Brigadir Jenderal TNI dr. Amin Ibrizatun, M.A.R.S., M.H., seorang purnawirawan TNI AD yang terakhir menjabat sebagai Wakil Dekan Fakultas Kedokteran dan Ilmu Kesehatan Unhan, juga menyoroti polemik dalam kasus malpraktik tersebut.
Menurutnya, banyak kasus yang diusut pihak kepolisian dianggap sebagai malpraktik, padahal bisa saja kasus tersebut berkaitan dengan risiko kesehatan.
“Nah, ini sebenarnya bukan kesalahan pada kami. Jadi itu bukan malpraktik. Tetapi risiko medis. Nah, hanya saja masyarakat, kalau polisi sudah turun tangan, dia dalam pikirannya pasti salah,” ucap Ibrizatun dalam kesempatan yang sama.
Ia juga menyoroti adanya tumpang tindih antara Majelis Kehormatan Etik Kedokteran (MKEK) di tingkat Ikatan Dokter Indonesia (IDI) dan pihak kepolisian dalam menangani perkara medis di ranah etik dan pidana.
“Kepada kode etiknya itu bukan sekadar kode etik. Akan dilihat secara profesi dokter, apakah dia melakukan pelanggaran berdasarkan yang sudah ditentukan. Kalau memang tidak, berarti dia tidak bisa dimasukkan ke dalam delik (pidana),” tuturnya.
Sekadar catatan, polemik antara malpraktik dan risiko medis dalam dunia kesehatan memang kerap menjadi sorotan, terutama saat terjadi kasus-kasus yang menimbulkan kerugian pada pasien. Malpraktik merujuk pada tindakan kelalaian atau kesalahan oleh tenaga medis yang seharusnya tidak terjadi, sedangkan risiko medis adalah konsekuensi yang mungkin timbul dari tindakan medis — baik disengaja maupun tidak — yang bisa berdampak negatif pada pasien.
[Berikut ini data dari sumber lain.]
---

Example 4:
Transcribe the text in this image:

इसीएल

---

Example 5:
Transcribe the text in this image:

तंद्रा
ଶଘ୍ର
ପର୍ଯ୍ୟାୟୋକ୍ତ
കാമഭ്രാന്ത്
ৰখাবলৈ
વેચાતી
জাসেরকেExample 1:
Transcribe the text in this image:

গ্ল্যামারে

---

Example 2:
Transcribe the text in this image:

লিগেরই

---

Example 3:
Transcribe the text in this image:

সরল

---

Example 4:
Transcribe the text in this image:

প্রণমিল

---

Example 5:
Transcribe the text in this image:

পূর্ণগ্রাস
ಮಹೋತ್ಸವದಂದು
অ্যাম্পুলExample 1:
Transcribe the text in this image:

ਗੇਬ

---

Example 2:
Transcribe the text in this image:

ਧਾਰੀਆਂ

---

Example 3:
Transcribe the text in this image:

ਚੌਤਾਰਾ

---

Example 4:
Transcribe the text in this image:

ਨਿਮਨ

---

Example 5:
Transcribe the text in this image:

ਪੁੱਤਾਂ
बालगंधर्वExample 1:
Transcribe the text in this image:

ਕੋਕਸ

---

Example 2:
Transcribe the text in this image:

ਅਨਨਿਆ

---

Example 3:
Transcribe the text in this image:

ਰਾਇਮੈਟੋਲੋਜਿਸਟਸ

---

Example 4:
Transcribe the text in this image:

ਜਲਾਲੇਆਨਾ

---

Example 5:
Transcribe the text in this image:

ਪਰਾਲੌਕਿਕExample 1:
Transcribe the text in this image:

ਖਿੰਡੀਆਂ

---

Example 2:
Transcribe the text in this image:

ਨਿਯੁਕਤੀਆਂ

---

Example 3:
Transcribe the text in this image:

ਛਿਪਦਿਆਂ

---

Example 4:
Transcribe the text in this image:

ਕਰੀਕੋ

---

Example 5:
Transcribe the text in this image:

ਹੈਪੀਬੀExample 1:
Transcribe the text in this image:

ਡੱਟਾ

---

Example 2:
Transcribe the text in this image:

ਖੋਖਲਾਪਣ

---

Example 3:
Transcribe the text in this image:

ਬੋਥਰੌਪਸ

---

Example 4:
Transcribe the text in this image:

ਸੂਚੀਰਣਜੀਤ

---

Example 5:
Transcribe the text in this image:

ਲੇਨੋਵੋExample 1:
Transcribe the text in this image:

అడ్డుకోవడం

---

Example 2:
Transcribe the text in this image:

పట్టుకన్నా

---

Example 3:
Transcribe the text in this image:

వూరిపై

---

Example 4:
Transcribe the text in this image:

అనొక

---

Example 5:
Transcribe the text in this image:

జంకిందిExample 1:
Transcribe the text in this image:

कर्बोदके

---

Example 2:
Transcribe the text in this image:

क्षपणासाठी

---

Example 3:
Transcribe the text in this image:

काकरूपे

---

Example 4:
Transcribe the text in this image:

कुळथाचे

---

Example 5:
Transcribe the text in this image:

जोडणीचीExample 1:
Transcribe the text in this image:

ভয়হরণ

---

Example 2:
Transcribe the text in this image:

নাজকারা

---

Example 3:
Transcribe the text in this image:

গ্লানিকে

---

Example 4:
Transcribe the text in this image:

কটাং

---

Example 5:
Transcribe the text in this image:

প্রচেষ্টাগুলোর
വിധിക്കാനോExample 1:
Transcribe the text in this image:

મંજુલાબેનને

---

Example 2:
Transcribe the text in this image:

Perbedaan utama terletak pada unsur kesengajaan atau kelalaian dalam malpraktik, sedangkan risiko medis lebih kepada kemungkinan terjadinya efek samping atau komplikasi yang tidak sepenuhnya bisa dihindari.
Salah satu kasus yang pernah menjadi sorotan adalah kasus dr. Dewa Ayu Sasiari Prawani. Mahkamah Agung mengabulkan permohonan Peninjauan Kembali (PK) yang diajukan dr. Dewa Ayu Sasiari Prawani dan kawan-kawan, sehingga mereka bebas dari hukuman penjara 10 bulan.
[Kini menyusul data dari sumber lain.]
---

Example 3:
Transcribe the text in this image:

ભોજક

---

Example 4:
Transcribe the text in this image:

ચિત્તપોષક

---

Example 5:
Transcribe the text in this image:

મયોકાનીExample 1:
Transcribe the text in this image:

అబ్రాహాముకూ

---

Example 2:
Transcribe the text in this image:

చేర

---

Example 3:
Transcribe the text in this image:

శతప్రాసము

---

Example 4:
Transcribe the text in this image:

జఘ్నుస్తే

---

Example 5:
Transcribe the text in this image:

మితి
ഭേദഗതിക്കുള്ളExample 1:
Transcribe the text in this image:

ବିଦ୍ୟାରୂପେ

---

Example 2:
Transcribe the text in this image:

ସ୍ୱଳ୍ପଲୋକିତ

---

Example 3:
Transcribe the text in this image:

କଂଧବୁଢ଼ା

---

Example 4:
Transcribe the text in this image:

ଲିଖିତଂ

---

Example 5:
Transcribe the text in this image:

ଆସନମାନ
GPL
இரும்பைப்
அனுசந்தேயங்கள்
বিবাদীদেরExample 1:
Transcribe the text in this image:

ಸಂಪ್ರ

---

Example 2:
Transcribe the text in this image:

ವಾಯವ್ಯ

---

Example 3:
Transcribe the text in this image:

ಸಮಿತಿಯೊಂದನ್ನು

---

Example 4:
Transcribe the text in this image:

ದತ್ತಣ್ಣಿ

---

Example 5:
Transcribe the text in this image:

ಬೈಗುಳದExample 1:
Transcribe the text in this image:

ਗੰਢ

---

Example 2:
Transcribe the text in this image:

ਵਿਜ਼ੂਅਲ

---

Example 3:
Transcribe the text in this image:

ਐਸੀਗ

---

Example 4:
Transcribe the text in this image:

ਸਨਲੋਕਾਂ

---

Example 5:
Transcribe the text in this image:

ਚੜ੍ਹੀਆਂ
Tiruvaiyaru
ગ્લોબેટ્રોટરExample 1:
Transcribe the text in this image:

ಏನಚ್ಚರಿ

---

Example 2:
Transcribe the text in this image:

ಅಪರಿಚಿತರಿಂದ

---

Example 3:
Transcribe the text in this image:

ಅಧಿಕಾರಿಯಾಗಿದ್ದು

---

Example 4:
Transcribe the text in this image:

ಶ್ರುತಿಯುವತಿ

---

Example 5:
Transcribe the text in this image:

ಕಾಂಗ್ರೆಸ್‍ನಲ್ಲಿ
“Majelis PK mengabulkan permohonan PK dr. Ayu dkk. Menyatakan pemohon PK tidak menyalahi SOP dalam menangani operasi cieto cisaria,” kata Kepala Biro Hukum dan Humas MA, Ridwan Mansur, di Jakarta, Jumat 7 Februari 2014.
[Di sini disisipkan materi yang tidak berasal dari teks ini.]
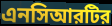
এনসিআরটিরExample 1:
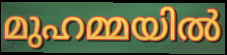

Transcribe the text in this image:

മുഹമ്മയിൽ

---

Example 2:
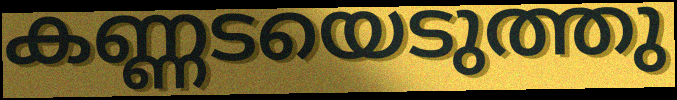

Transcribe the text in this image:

കണ്ണടയെടുത്തു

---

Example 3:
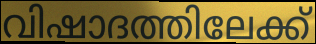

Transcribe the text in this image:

വിഷാദത്തിലേക്ക്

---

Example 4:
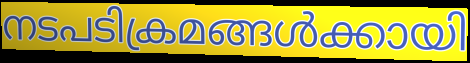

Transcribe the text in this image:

നടപടിക്രമങ്ങൾക്കായി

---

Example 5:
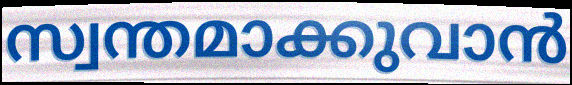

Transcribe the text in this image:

സ്വന്തമാക്കുവാൻ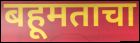
बहूमताचा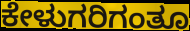
ಕೇಳುಗರಿಗಂತೂ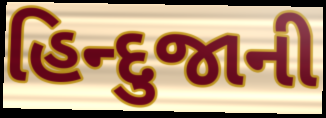
હિન્દુજાની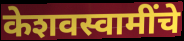
केशवस्वामींचेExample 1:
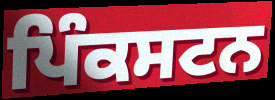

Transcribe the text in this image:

ਪਿੰਕਸਟਨ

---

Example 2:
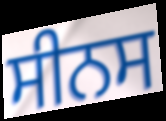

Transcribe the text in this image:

ਸੀਨਸ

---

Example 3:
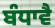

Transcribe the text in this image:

ਬੰਧਾਵੈ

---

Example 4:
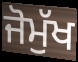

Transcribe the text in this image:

ਜੋਮੁੱਖ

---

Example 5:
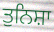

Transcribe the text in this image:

ਤੁਨਿਸ਼ਾ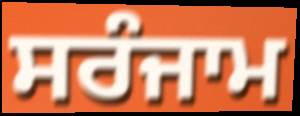
ਸਰੰਜਾਮ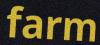
farmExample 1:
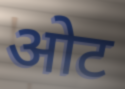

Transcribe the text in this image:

ओट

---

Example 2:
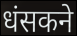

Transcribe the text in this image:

धंसकने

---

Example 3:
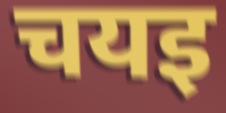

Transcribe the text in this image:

चयइ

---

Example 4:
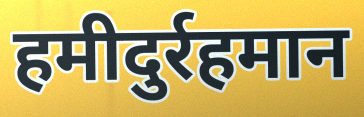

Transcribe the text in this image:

हमीदुर्रहमान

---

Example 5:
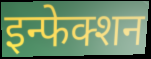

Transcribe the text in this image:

इन्फेक्शनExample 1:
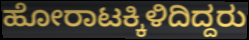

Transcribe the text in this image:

ಹೋರಾಟಕ್ಕಿಳಿದಿದ್ದರು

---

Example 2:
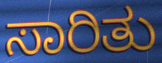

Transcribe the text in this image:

ಸಾರಿತು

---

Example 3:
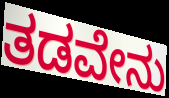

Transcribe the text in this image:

ತಡವೇನು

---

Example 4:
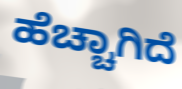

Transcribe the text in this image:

ಹೆಚ್ಚಾಗಿದೆ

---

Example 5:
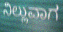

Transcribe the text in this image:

ನಿಲ್ಲುವಾಗ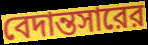
বেদান্তসারের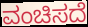
ವಂಚಿಸದೆ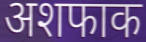
अशफाकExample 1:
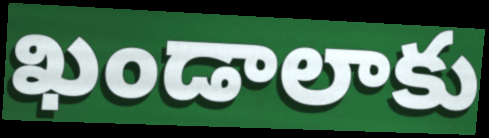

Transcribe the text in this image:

ఖండాలాకు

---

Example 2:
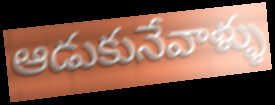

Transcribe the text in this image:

ఆడుకునేవాళ్ళు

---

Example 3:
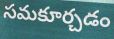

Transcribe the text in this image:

సమకూర్చడం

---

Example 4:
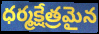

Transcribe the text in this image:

ధర్మక్షేత్రమైన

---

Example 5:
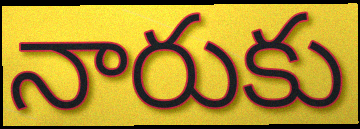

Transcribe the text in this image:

నారుకుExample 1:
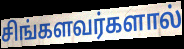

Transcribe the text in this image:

சிங்களவர்களால்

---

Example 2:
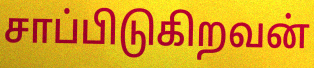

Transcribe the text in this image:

சாப்பிடுகிறவன்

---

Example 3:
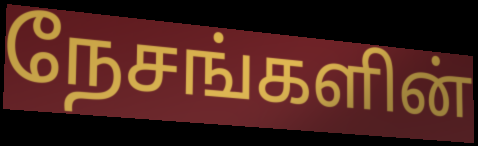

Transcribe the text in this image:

நேசங்களின்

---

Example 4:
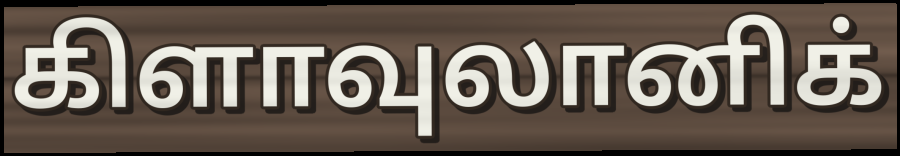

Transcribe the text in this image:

கிளாவுலானிக்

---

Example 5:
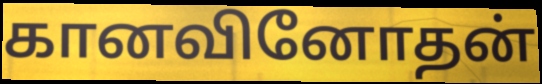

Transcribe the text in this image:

கானவினோதன்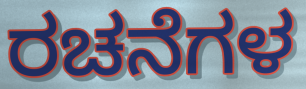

Ridwan mengungkapkan bahwa putusan PK ini diketok pada hari itu juga oleh majelis hakim yang terdiri dari Prof. Dr. Surya Jaya, Dr. Saripudin, Dr. Margono, Maruap Pasaribu, dan Dr. Mohammad Saleh.
Ia menyebut majelis PK juga memerintahkan agar para terpidana dikeluarkan dari lembaga pemasyarakatan dan memulihkan nama baik mereka.
“Membatalkan putusan yudex yurist (putusan kasasi) dan menyatakan pertimbangan yudex facti (pengadilan negeri) sudah tepat dan benar,” ungkap Ridwan Mansur.
Dalam putusan kasasi sebelumnya, Mahkamah Agung menghukum dokter Dewa Ayu Sasiari Prawani, dokter Hendry Simanjuntak, dan dokter Hendy Siagian dengan hukuman penjara 10 bulan karena dinilai melakukan kealpaan yang menyebabkan orang meninggal dunia.
Kasus ini bermula dari dugaan malpraktik saat operasi caesar terhadap pasien Siska Makatey yang dirawat di Rumah Sakit Umum Kandouw Malalayang, Manado. Pasien tersebut meninggal dunia akibat dugaan salah penanganan oleh ketiga dokter tersebut.
Pengadilan Negeri Manado sebelumnya membebaskan para terdakwa, namun putusan kasasi MA yang diketuai Hakim Agung Artidjo Alkostar menyatakan sebaliknya. Setelah putusan itu, ketiga dokter mengajukan PK, dan hasilnya dikabulkan, sehingga mereka akhirnya dapat menghirup udara bebas.